Correct Answer: Only I follows

Explanation:


Introduction / Context:
This problem belongs to the “Courses of Action” category. We are given a factual situation about passenger migration from premium rail classes to airlines because of reduced airfares. The task is to evaluate which proposed actions logically and prudently address the stated problem without introducing unnecessary assumptions.



Given Data / Assumptions:

  • Airlines have substantially reduced fares.
  • Many upper-class rail passengers have switched to air travel.
  • Objective: retain or stabilize railway ridership and revenue in premium classes.


Concept / Approach:
Valid courses of action should be feasible, directly address the cause, and be preventive or corrective with minimal adverse side effects. An action that can be immediately implemented, targets the reason for the shift (price), and remains service-oriented is preferable to an action that reduces service availability.



Step-by-Step Solution:

Assess I: Reduce upper-class fares. This directly addresses the price-based migration. If price parity or better value is offered, some passengers will reconsider the switch. The proposal is reversible, measurable, and market-responsive, so it follows.Assess II: Reduce upper-class capacity. This is a supply cut that does not address the cause (airlines became cheaper). Cutting capacity risks alienating remaining premium customers, reduces flexibility during peaks, and may hurt brand perception. It is not a corrective action for the current cause and may worsen long-term competitiveness.

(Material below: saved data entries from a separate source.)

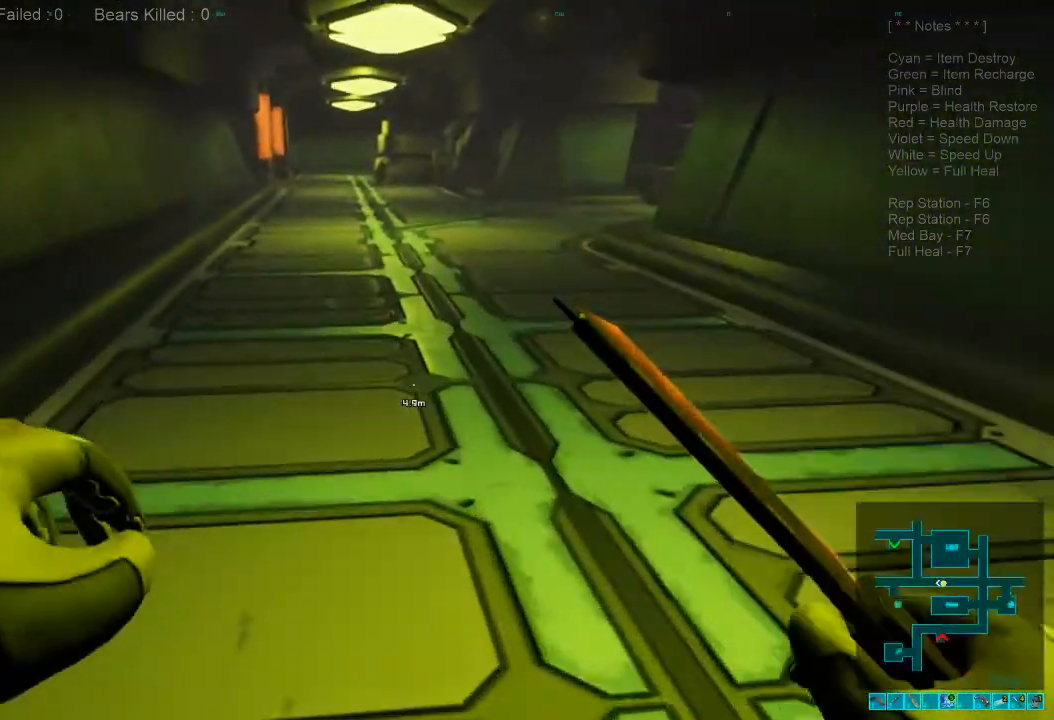
{"keys": ["w"], "mouse": [], "events": []}
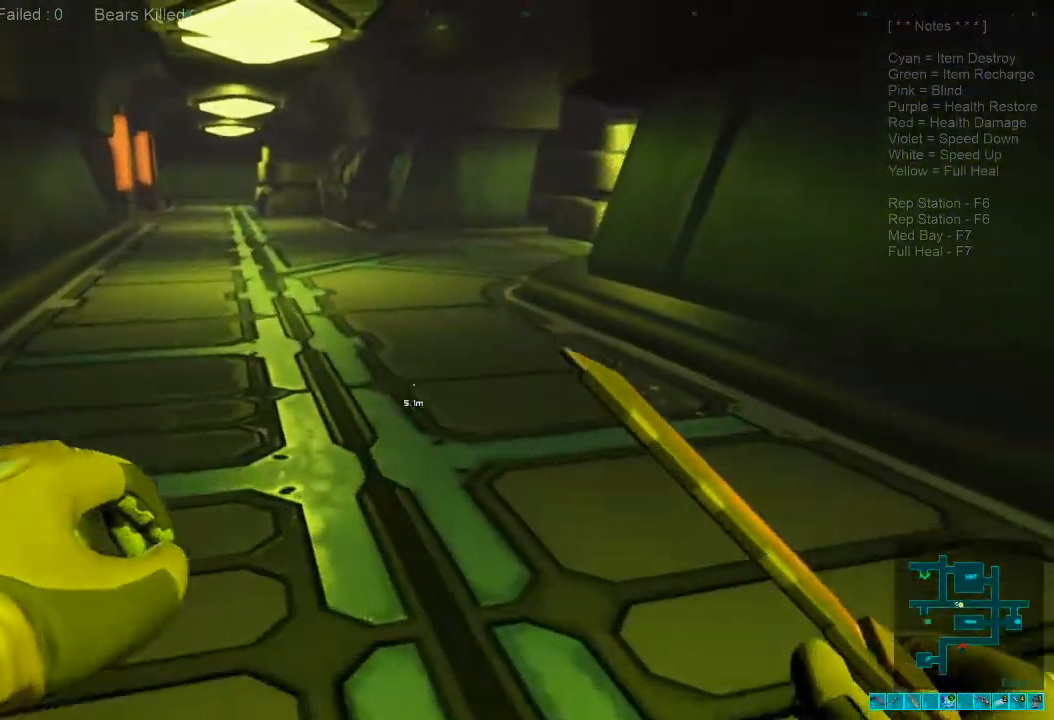
{"keys": ["w"], "mouse": [], "events": []}
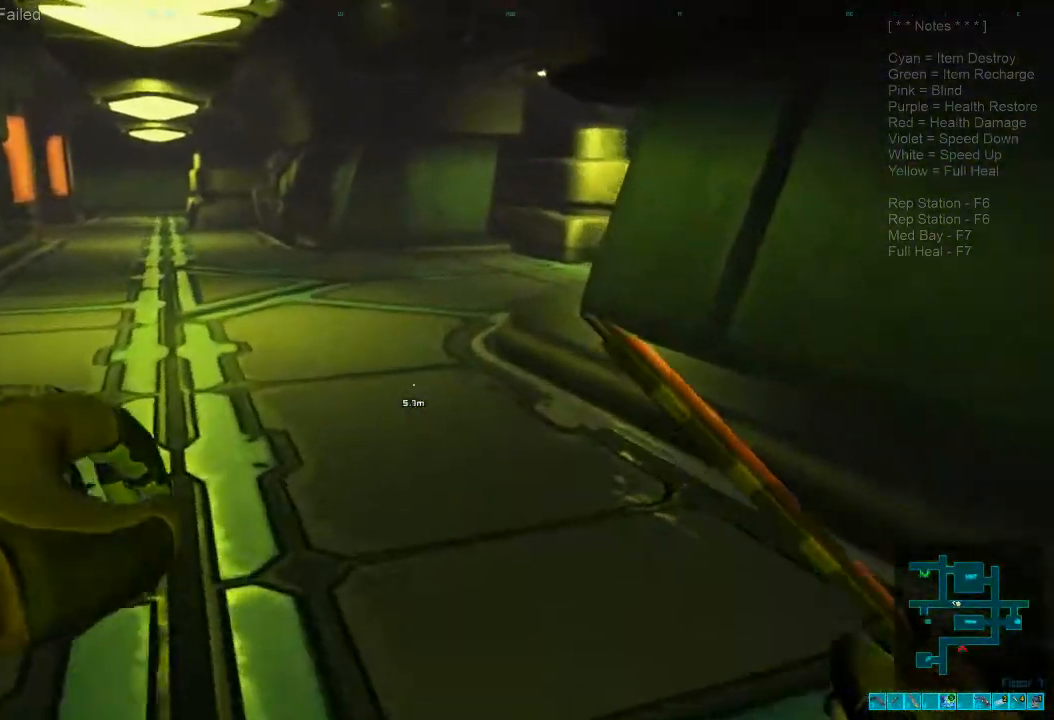
{"keys": ["shift", "w"], "mouse": [], "events": [[67, "shift", "down"]]}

Verification / Alternative check:
Price elasticity in premium travel is significant. A tactical fare recalibration or value-added bundling (meals, lounge access, better refund terms) tackles the root cause, while capacity cuts merely shrink the product and can amplify loss if demand returns.



Why Other Options Are Wrong:

  • Only II follows / Either I or II follows / Both I and II follow: II neither treats the cause nor constitutes a prudent first response.
  • Neither I nor II follows: I is a direct, reasonable response.


Common Pitfalls:
Confusing demand-side problems with supply-side fixes; thinking reducing supply automatically reduces loss without considering reputation and future demand.